Reputation: 237
I would like to create a python program that finds longest repeated substring, the most occurring one if there are multiple candidates. The first priority is longest, and only if there are two strings of the same length that are longest, should it go to most occurrences. The substrings are not allowed to overlap.

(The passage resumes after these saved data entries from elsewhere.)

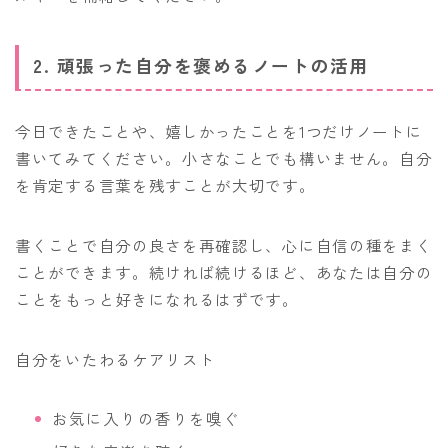
2. 頑張った自分を褒めるノートの活用
今日できたことや、嬉しかったことを1つだけノートに
書いてみてください。小さなことでも構いません。自分
を肯定する言葉を残すことが大切です。
書くことで自分の良さを再確認し、心に自信の種をまく
ことができます。続ければ続けるほど、あなたは自分の
ことをもっと好きになれるはずです。
自分をいたわるケアリスト
お気に入りの香りを嗅ぐ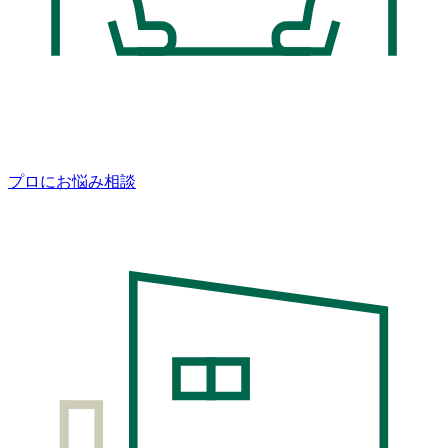
プロにお悩み相談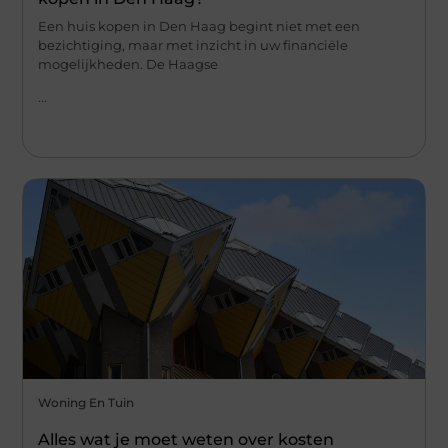
Een huis kopen in Den Haag begint niet met een
bezichtiging, maar met inzicht in uw financiële
mogelijkheden. De Haagse
...
Woning En Tuin
Alles wat je moet weten over kosten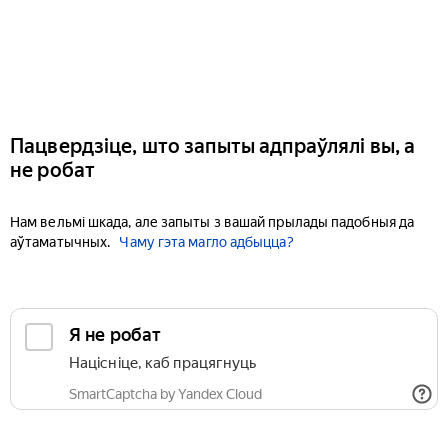
Пацвердзіце, што запыты адпраўлялі вы, а
не робат
Нам вельмі шкада, але запыты з вашай прылады падобныя да
аўтаматычных.
Чаму гэта магло адбыцца?
Я не робат
Націсніце, каб працягнуць
SmartCaptcha by Yandex Cloud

Examples:
If there is a string of 4 characters that occurs twice, and a string of three characters that occurs three times, it would return the string of 4 characters.
If there is a string of 4 characters that occurs twice, and a string of 4 characters that occurs twice, it would return the one that occurs twice.
If there are no patterns that occur more than once, it would return the original string.
If you have the string "grhasdfjlksegkasdfdfshlgkjsdngbkj" it would return "asdf", because that is the substring that occurs most often.
This is the code I tried so far:
line = "grhasdfjlksegkasdfdfshlgkjsdngbkj"
li = list(line)
c = 0
pu = 0
m = {}
for s in li:
sta = s
if pu == 0:
css = c
oln = line
while True:
st = sta + li[css+1]
print(st)
ln = line
for i in range(pu):
ln = ln[:css+i] + ln[(css+i+1):]
if st in ln:
pu += 1
css += 1
oln = line
sta = st
else:
m[pu] = sta
line = oln
break
c += 1
else:
pu -= 1
Upvotes: 0
Views: 89
Reputation: 31354
Your approach could perhaps be fixed, but it seems to start from basic principles.
Why not use what Python has to offer:
def most_common_longest_recurring_substring(s):
# this works for non-overlapping substrings, as it uses str.count()
m, r = 0, '' # m is the best count so far, r the string in question
for n in range(len(s) - 1, 0, -1):
for i in range(len(s) - n):
if 1 < s.count(s[i:i+n]) > m:
m = s.count(s[i:i+n])
r = s[i:i+n]
# once any result has been found, stop because you favour length over count
if m > 0:
return r
x = most_common_longest_recurring_substring('abcde')
print(x)
x = most_common_longest_recurring_substring('abcdea')
print(x)
x = most_common_longest_recurring_substring('abcdabc')
print(x)
x = most_common_longest_recurring_substring('grhasdfjlksegkasdfdfshlgkjsdngbkj')
print(x)
Output:
None
a
abc
asdf
Upvotes: 2